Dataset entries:

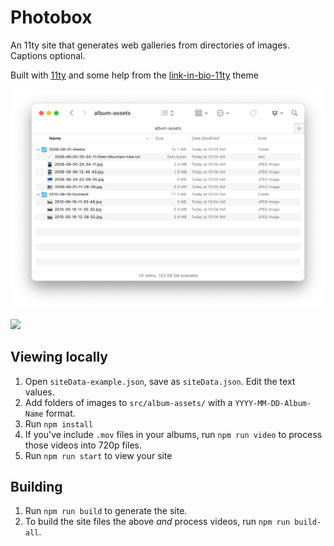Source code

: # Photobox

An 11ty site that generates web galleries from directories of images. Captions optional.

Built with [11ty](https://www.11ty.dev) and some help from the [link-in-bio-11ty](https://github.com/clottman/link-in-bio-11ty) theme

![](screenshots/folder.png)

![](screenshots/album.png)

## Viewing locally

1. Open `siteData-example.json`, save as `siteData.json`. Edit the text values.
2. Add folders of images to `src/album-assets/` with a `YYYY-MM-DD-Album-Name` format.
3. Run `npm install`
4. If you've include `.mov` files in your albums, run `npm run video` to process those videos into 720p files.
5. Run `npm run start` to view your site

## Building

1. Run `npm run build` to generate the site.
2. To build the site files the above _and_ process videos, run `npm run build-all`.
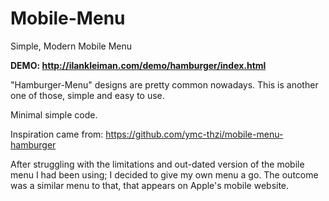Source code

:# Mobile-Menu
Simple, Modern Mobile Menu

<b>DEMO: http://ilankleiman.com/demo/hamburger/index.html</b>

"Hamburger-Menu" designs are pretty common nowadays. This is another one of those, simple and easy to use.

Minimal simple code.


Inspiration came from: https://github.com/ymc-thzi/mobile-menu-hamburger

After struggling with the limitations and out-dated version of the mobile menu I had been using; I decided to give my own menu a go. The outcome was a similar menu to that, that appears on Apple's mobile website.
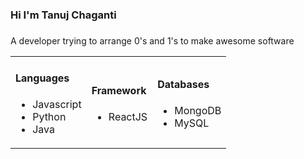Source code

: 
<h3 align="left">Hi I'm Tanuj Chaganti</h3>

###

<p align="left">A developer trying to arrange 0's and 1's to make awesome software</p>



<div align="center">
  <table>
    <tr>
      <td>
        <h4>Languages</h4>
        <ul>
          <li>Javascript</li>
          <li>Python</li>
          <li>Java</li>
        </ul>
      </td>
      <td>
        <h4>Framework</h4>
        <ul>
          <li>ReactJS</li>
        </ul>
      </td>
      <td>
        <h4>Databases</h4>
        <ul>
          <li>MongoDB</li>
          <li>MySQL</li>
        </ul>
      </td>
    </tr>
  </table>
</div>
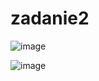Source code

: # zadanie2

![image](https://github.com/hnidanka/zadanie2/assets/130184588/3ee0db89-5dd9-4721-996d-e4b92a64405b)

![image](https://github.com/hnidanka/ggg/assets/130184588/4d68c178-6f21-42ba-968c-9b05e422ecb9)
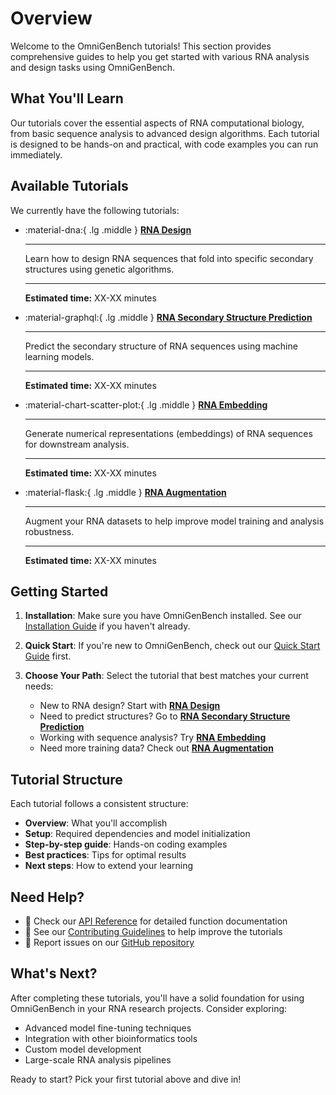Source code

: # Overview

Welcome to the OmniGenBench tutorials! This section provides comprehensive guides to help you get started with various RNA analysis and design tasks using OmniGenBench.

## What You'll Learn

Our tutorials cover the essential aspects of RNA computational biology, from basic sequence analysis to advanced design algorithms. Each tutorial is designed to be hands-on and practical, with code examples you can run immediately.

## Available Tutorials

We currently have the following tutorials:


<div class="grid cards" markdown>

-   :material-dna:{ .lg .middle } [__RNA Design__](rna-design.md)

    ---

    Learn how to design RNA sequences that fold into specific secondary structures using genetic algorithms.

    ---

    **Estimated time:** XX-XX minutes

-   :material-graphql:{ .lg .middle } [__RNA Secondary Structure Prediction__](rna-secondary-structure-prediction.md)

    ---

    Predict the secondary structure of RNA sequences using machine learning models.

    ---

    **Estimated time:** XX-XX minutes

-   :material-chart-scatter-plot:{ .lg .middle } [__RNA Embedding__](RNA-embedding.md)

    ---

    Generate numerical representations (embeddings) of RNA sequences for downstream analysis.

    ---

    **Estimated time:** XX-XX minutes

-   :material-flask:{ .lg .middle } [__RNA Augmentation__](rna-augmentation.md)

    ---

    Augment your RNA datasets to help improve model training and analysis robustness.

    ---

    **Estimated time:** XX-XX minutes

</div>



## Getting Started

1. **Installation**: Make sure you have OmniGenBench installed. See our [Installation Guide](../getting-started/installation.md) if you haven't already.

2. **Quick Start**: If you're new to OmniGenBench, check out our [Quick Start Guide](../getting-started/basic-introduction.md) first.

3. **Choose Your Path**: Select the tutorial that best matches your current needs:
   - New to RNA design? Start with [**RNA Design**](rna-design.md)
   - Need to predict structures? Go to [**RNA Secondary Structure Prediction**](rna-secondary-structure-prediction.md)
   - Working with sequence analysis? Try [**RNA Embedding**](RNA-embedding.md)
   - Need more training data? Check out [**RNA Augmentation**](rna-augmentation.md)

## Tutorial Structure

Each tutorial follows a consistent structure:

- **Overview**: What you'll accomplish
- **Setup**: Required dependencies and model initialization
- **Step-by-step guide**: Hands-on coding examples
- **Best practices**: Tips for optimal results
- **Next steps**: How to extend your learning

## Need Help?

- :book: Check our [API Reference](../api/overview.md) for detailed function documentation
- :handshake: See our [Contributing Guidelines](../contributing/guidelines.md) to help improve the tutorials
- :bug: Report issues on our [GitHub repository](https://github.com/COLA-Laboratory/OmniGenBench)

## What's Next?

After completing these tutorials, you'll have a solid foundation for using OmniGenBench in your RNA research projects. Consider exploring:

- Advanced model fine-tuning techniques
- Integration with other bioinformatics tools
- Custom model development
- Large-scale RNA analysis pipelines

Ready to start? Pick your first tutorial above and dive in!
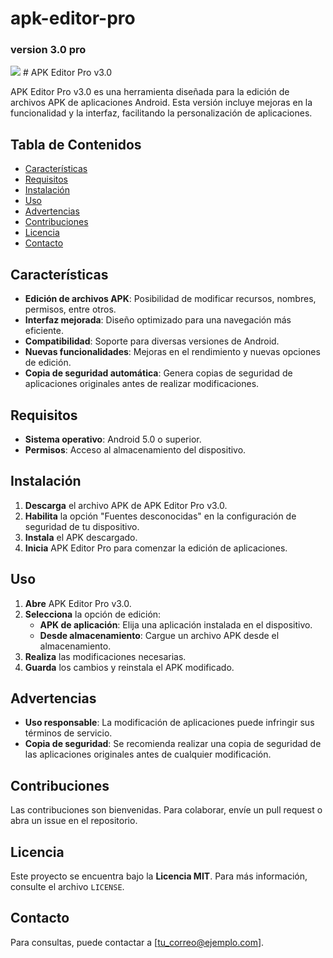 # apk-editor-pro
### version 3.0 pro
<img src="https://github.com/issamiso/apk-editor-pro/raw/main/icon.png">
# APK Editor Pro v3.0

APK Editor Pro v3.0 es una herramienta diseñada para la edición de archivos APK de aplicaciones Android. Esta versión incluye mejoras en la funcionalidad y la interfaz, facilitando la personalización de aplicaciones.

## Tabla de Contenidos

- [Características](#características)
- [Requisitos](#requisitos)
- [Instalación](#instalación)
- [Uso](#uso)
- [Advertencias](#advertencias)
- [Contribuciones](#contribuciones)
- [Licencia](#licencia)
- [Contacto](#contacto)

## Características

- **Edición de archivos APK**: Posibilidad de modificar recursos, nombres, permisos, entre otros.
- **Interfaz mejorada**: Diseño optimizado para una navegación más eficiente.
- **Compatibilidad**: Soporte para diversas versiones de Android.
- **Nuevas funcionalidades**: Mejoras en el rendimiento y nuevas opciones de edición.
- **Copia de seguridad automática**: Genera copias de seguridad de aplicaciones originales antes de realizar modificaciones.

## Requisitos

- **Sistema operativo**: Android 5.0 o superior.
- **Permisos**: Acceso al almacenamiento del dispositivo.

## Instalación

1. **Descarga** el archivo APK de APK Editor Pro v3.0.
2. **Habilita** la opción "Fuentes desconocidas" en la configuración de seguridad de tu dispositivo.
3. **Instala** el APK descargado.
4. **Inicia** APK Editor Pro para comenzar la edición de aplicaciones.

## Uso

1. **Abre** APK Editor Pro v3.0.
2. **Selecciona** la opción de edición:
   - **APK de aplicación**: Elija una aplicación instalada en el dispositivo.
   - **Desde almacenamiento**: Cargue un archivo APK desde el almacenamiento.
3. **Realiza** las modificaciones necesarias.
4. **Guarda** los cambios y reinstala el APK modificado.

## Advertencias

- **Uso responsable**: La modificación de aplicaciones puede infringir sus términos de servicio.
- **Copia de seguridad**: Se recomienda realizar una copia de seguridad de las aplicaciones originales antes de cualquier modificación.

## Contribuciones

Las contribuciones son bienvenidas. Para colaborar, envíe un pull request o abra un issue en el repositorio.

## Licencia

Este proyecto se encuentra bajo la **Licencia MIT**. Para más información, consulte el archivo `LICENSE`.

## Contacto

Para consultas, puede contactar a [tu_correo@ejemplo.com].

--

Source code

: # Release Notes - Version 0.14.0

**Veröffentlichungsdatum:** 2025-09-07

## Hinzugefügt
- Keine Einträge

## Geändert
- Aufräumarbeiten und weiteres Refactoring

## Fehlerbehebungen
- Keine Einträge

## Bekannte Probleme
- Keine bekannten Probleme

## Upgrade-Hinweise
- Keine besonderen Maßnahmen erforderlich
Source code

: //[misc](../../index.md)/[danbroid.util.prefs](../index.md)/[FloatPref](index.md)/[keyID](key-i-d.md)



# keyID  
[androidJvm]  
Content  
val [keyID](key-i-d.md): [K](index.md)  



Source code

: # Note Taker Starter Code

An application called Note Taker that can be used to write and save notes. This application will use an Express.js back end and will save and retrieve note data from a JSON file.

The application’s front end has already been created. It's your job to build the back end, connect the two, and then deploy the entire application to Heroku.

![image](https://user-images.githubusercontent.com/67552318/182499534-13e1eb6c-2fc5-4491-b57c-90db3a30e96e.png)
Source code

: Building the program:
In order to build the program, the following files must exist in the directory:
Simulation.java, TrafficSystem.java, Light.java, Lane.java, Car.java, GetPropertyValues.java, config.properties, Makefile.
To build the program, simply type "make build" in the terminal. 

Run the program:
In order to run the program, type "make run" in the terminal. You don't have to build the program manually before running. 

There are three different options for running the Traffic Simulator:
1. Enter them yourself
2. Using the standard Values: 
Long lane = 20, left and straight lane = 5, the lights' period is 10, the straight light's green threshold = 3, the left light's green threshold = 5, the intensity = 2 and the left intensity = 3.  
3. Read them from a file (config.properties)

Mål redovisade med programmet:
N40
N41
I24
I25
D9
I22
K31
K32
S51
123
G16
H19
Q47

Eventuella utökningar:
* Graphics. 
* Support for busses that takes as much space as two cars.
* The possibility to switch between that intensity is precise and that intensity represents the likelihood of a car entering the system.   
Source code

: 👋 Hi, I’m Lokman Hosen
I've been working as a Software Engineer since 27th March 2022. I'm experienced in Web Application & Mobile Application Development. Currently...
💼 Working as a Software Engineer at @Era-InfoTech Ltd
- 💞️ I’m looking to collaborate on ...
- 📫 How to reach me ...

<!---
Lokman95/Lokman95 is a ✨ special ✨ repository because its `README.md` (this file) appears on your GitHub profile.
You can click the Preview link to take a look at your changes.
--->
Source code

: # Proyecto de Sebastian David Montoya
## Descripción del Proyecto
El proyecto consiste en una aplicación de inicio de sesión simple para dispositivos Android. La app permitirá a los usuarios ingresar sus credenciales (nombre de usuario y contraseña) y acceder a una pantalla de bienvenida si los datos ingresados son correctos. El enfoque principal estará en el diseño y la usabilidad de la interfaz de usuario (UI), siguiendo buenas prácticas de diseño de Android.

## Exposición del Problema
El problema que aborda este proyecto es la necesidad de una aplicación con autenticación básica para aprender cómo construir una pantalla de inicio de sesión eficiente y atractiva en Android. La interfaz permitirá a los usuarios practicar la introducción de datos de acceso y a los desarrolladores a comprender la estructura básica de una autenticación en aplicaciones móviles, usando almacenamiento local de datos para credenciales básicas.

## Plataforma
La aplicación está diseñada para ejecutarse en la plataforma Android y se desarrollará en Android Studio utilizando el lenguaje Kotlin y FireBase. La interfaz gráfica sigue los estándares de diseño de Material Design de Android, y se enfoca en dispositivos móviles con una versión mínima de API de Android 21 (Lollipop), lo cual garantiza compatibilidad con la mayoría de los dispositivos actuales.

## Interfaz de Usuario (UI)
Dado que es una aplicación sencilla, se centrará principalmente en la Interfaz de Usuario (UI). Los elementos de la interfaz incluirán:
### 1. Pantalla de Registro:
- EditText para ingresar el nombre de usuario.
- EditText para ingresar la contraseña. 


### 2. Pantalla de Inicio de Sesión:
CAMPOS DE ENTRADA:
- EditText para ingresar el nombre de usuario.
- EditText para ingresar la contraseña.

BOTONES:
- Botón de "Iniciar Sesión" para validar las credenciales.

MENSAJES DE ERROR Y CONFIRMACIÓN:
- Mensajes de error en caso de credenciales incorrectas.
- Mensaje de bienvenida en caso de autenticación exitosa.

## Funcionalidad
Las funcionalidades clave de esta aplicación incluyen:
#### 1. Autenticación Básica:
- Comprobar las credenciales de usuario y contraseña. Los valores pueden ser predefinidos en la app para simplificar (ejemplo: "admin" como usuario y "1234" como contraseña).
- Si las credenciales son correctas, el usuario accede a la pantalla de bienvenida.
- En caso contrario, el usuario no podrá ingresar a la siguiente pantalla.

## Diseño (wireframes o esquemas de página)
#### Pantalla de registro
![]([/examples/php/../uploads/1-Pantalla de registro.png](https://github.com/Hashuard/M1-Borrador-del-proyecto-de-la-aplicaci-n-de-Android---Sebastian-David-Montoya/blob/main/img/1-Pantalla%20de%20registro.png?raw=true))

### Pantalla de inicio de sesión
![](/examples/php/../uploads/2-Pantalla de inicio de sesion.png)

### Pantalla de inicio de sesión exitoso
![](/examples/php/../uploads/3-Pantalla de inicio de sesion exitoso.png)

Assignment
Your answer should hold every line of the entries that contains the string "David".

Task output
: # Proyecto de Sebastian David Montoya
![]([/examples/php/../uploads/1-Pantalla de registro.png](https://github.com/Hashuard/M1-Borrador-del-proyecto-de-la-aplicaci-n-de-Android---Sebastian-David-Montoya/blob/main/img/1-Pantalla%20de%20registro.png?raw=true))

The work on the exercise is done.